Proposed local authorities bill dictatorial

Published: 31 October Bulawayo Agenda Newsletter – Ideas Festival 2014
By Michael Mdladla Ndiweni
Civil society organizations have questioned the motive behind the proposed harmonised Local authorities’ bill that gives too much power to the minister to make decisions on behalf of communities. They argued that a dangerous precedence has been set before where the ministry of local government has interfered with making of decisions by various local authorities in the country. This came out during the Civil Society Constitutional review held a local hotel as part of the Ideas Festival 2014. This local authorities bill is consolidation of Rural Councils(Chap 29:11) and Urban Councils Acts(Chap 29:15). It seeks to put the two into one Act of Parliament.
The Local Authorities Bill presents two main opportunities: (1) the implementation of provisions of the constitution which require an Act of Parliament and (2) reviewing some problematic provisions of one or other of the two Acts with a view to either improving some of them or removing them altogether.

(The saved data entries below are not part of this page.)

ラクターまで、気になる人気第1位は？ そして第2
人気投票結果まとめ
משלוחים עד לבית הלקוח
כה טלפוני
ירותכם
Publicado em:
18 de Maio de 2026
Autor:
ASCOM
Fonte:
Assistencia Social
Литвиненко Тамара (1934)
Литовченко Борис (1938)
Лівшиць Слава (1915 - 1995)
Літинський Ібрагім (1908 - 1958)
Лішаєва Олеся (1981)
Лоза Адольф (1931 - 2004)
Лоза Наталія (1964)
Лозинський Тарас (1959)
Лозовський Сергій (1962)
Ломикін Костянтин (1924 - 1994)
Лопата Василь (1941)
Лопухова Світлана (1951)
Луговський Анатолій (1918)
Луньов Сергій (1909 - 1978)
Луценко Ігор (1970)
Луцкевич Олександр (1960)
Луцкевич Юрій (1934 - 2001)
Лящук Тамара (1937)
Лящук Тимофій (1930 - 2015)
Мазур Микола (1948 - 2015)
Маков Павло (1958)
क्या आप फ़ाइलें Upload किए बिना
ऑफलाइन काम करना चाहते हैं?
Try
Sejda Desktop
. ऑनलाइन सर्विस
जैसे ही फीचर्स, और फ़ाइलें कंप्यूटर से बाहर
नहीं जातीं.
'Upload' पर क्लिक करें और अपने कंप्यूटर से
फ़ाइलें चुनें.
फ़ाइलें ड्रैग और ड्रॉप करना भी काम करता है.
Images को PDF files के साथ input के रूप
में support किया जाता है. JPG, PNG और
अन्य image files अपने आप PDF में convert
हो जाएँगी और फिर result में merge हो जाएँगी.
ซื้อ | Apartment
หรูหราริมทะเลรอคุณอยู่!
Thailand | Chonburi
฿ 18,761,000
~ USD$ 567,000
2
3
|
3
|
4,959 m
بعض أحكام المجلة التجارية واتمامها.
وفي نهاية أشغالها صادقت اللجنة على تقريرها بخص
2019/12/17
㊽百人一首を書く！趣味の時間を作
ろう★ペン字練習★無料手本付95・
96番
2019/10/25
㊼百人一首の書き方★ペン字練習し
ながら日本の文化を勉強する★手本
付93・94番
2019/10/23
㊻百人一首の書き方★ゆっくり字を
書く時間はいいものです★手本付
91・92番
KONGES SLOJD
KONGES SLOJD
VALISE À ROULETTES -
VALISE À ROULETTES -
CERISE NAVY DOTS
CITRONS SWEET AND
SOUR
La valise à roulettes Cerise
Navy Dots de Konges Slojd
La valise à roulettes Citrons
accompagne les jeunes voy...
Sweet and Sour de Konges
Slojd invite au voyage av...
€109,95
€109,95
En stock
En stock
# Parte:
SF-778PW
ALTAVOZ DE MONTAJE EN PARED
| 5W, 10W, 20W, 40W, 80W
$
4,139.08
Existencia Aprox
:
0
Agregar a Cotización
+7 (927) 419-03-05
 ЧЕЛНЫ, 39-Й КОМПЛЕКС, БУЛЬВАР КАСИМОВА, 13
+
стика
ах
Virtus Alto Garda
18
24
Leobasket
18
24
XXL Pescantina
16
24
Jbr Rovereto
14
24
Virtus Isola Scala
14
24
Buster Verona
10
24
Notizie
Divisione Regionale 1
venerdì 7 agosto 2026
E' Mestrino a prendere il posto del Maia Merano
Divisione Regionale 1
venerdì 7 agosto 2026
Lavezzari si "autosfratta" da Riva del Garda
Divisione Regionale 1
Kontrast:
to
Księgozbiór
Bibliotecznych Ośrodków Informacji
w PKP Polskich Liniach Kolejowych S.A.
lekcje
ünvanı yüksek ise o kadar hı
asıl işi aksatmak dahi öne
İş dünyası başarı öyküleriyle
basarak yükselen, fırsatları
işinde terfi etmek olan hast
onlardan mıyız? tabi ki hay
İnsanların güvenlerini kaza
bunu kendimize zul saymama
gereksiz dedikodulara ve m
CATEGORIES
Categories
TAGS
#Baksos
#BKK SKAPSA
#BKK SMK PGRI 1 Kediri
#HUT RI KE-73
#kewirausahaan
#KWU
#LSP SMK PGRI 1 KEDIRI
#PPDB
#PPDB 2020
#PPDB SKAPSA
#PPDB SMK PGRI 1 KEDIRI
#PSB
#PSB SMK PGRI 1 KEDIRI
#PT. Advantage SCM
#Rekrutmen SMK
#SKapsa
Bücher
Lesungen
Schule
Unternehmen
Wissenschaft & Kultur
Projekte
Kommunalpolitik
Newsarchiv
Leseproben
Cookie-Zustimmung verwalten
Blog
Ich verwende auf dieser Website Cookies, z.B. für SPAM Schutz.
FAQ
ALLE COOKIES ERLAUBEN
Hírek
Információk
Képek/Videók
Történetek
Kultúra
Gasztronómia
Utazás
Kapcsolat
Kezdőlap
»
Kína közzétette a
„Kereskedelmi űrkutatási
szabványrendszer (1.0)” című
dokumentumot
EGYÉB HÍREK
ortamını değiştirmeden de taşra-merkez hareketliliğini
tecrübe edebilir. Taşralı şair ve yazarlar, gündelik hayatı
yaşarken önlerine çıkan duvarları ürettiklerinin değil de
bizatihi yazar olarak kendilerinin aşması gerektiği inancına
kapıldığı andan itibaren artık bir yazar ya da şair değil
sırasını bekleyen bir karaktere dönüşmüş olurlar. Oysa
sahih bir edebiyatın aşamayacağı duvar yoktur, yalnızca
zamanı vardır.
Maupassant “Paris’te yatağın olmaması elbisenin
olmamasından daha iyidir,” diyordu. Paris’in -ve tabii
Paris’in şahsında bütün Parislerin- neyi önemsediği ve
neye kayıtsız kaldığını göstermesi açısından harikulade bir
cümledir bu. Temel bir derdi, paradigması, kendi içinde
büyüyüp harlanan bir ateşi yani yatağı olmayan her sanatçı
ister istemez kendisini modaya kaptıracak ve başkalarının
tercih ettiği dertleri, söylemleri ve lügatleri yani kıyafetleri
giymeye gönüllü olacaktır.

The constitution says there must be an Act that provides for local authorities. The proposed bill appears to be a copy and paste of the two previous act. Speaking at the constitutional review conference Tineyi Mukwewa programmes coordinator with Abammeli Human Rights Lawyers said “The bill has a weakness that it gives the president express prerogative that he or she may consult it does not guarantee the participation of citizen, it also gives unfettered powers to the minister responsible” The bill does not provide for the remittance of resources from central government to the provincial councils. He urged Civil society organizations and other stakeholders to learn best practices from other countries and proffer alternatives bills for example what Combined Harare Residents Associations who have sponsored a devolution bill and to lobby the government to include clear mechanisms for accountability in allocating and managing resources.
Civil society organizations also assessed progress made on the implementation of the Chapter 14 that provides for the Devolution of governmental powers through establishment of Provincials and metropolitan councils act. Addressing delegates at the conference Lizwe Jamela from Zimbabwe Lawyers for Human Rights said that there is no enabling Act that has been enacted instead the president appointed provincial affairs ministers who are still operating as Governors from the previous constitutional dispensation and that this is a violation of Electoral laws in Zimbabwe.
Participants at the conference raised questions on the proposed Provincial and Metropolitan Councils on where does it put the district administrators or provincial administrators, the bill is silent on the provincial affairs minister. It speaks about provincial pieces of legislation but it is not clear on how this process will be done.